Work instruction - If a line below contains "Module", count it; then state how many such lines there are, and nothing else.

++++ Data extracts ++++

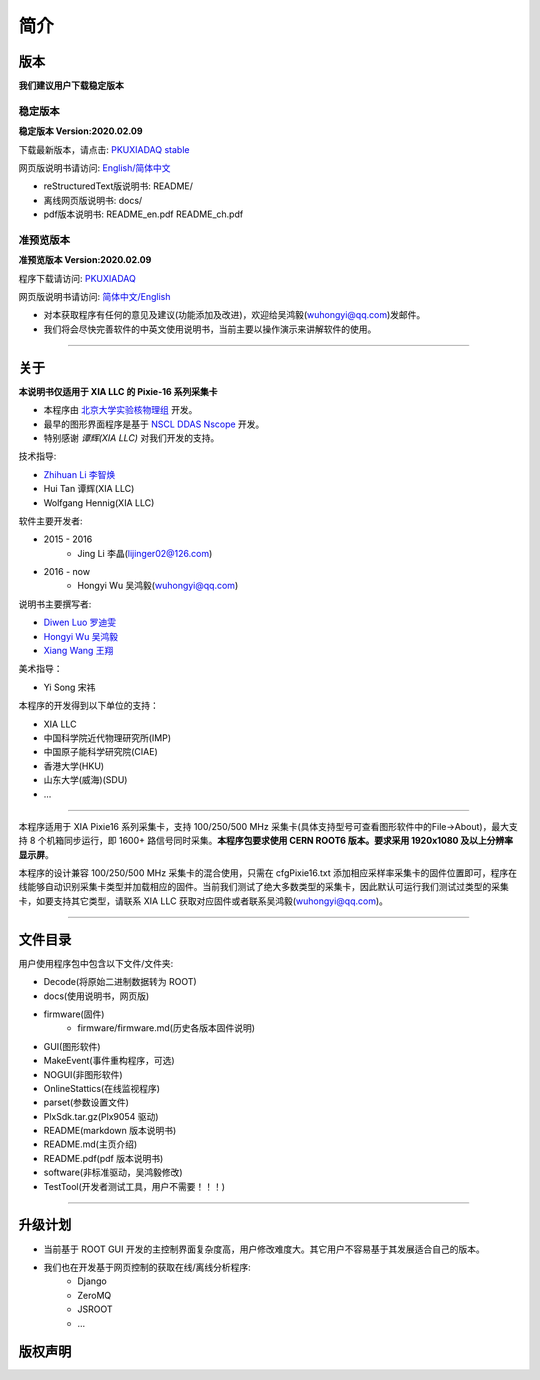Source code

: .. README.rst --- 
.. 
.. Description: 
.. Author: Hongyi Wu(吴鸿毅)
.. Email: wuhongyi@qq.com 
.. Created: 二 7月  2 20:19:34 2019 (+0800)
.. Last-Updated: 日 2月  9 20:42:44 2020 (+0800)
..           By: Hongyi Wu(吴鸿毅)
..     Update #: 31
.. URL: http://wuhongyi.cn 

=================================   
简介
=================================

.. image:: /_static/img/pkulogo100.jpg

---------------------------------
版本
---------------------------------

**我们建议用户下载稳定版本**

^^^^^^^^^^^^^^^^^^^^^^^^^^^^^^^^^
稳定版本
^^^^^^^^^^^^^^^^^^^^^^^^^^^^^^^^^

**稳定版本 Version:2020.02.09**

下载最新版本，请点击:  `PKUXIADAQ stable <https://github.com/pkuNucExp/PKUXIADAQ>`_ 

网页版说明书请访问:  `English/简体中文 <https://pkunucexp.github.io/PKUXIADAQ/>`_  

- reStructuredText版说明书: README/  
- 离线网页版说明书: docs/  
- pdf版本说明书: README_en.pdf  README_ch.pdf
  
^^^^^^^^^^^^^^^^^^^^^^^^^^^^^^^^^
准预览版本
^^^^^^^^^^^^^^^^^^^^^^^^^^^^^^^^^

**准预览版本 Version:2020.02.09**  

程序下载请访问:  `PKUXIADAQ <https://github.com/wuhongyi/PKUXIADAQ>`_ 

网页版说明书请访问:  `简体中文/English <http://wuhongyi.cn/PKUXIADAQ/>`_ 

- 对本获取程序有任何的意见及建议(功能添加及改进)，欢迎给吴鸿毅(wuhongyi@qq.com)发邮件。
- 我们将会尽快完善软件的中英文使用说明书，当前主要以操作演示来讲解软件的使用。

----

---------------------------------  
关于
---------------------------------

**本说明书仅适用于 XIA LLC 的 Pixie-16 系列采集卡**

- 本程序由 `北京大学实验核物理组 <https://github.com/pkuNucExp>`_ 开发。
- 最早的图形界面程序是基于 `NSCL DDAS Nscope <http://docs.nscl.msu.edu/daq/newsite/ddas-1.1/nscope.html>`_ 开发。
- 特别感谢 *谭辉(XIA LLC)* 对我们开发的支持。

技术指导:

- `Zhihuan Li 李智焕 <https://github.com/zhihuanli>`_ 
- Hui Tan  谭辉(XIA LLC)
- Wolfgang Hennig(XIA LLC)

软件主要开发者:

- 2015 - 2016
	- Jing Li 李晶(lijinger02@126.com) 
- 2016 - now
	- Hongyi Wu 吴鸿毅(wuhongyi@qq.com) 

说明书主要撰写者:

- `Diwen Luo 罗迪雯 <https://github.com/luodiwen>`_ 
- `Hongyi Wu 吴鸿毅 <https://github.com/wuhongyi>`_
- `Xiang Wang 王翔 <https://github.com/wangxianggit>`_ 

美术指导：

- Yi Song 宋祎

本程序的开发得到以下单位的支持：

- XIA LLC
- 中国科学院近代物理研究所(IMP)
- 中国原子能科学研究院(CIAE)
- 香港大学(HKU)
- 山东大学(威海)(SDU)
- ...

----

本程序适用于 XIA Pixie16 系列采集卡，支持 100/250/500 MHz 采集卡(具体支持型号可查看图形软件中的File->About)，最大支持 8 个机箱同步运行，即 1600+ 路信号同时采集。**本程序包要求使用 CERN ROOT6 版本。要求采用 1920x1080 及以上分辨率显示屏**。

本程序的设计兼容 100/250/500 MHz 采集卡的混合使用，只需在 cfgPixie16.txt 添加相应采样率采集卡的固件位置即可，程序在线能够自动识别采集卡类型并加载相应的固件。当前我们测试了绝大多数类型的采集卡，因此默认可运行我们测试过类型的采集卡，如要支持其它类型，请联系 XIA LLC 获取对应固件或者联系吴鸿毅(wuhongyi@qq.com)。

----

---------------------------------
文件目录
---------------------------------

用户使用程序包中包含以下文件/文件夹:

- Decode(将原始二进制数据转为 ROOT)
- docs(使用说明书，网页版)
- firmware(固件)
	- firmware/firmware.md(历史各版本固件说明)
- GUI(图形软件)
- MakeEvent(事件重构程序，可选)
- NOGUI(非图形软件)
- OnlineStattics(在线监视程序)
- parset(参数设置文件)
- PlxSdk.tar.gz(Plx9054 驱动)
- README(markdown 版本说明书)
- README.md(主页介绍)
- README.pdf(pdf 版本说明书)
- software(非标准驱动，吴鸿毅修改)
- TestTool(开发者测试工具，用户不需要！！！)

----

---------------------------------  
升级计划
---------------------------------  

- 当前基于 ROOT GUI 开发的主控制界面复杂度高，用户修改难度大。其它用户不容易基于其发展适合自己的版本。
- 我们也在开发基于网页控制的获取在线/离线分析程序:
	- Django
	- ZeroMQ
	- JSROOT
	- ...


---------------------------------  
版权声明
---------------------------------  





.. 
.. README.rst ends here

++++
++++ Data extracts ++++

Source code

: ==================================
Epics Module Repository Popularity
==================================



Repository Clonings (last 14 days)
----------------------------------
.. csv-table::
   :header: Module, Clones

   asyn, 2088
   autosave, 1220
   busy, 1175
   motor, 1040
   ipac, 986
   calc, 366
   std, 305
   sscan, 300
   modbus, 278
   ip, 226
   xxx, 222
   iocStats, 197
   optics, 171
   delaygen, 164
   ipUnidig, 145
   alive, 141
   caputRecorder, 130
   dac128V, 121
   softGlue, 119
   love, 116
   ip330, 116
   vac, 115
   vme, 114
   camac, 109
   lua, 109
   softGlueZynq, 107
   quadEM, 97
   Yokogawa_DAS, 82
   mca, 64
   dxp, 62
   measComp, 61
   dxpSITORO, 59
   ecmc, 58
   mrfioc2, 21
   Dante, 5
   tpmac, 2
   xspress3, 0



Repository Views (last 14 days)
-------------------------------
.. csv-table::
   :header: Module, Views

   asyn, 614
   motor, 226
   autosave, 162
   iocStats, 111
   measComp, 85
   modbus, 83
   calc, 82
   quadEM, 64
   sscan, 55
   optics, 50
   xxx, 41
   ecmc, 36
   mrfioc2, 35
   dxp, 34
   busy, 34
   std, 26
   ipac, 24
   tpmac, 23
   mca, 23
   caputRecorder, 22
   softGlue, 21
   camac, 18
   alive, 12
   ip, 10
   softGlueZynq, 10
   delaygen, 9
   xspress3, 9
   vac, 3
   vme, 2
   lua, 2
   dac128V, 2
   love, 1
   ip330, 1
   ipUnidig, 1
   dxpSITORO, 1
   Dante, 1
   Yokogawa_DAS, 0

++++
++++ Data extracts ++++

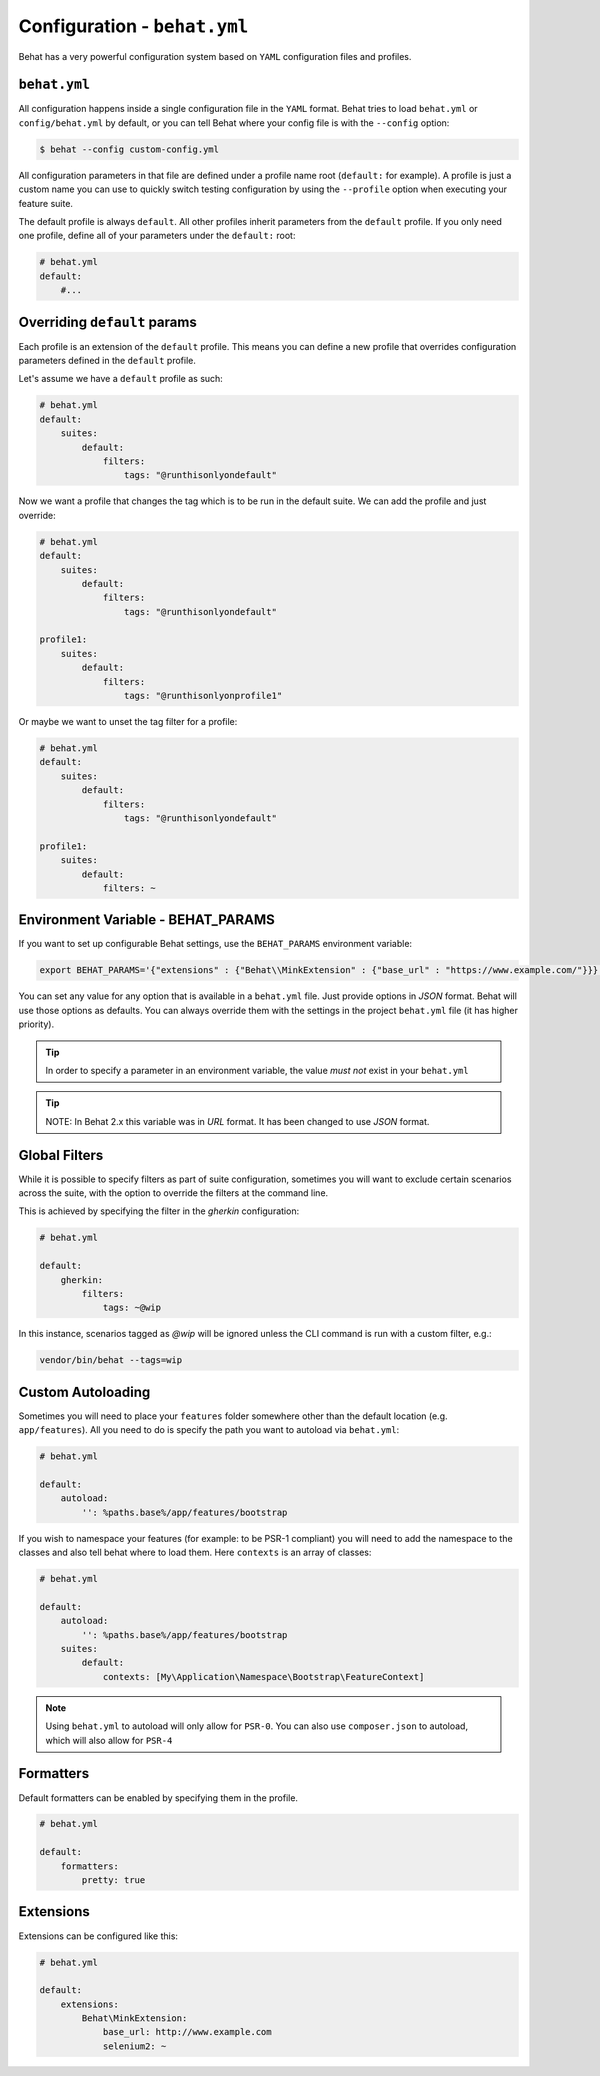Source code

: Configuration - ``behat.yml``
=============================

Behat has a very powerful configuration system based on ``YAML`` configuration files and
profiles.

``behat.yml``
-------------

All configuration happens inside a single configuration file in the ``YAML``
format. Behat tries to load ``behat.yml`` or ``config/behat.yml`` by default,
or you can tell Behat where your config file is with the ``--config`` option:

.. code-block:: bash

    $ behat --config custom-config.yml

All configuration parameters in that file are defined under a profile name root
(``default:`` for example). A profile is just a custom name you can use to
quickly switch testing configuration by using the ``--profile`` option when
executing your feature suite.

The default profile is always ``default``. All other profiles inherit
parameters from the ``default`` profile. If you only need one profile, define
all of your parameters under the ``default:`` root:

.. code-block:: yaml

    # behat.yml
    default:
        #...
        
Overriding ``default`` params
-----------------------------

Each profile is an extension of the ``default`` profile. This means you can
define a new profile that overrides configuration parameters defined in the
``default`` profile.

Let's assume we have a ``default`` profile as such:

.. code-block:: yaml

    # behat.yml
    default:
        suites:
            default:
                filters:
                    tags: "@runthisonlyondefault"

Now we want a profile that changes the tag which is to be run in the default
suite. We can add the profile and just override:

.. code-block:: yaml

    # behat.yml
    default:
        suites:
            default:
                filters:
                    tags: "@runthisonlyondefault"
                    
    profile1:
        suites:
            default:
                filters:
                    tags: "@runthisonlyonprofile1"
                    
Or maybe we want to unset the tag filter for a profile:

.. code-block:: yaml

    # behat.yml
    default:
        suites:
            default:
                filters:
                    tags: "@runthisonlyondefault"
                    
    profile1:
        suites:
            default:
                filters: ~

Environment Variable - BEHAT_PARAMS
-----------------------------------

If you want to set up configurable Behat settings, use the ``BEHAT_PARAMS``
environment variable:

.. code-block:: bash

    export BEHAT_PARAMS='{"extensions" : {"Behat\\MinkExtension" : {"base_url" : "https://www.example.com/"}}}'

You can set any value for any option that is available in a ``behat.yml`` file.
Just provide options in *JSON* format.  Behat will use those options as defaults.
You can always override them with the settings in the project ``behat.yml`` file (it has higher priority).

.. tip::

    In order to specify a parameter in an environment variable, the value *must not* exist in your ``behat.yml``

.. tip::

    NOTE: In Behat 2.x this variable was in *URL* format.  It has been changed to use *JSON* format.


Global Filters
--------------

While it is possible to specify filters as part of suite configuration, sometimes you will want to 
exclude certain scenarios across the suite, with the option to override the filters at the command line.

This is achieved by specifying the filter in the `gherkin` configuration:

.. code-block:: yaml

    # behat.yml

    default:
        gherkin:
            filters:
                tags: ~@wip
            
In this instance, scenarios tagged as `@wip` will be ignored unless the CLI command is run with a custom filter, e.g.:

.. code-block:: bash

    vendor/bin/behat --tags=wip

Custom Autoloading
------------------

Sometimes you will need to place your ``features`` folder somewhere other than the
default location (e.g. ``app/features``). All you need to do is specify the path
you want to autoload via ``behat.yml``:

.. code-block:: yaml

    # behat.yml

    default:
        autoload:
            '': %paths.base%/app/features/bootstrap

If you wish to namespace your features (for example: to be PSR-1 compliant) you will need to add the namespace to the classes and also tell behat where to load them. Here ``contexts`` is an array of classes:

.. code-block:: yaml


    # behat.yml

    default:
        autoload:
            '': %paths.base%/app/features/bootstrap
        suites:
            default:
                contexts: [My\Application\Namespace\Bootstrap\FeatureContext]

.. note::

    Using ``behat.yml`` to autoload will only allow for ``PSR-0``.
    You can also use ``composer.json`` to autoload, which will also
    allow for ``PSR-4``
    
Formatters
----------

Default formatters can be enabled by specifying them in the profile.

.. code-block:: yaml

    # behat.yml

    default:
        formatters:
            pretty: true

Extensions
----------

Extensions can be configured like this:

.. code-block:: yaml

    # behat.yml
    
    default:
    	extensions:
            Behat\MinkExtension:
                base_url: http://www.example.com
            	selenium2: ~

++++

The completed task - 3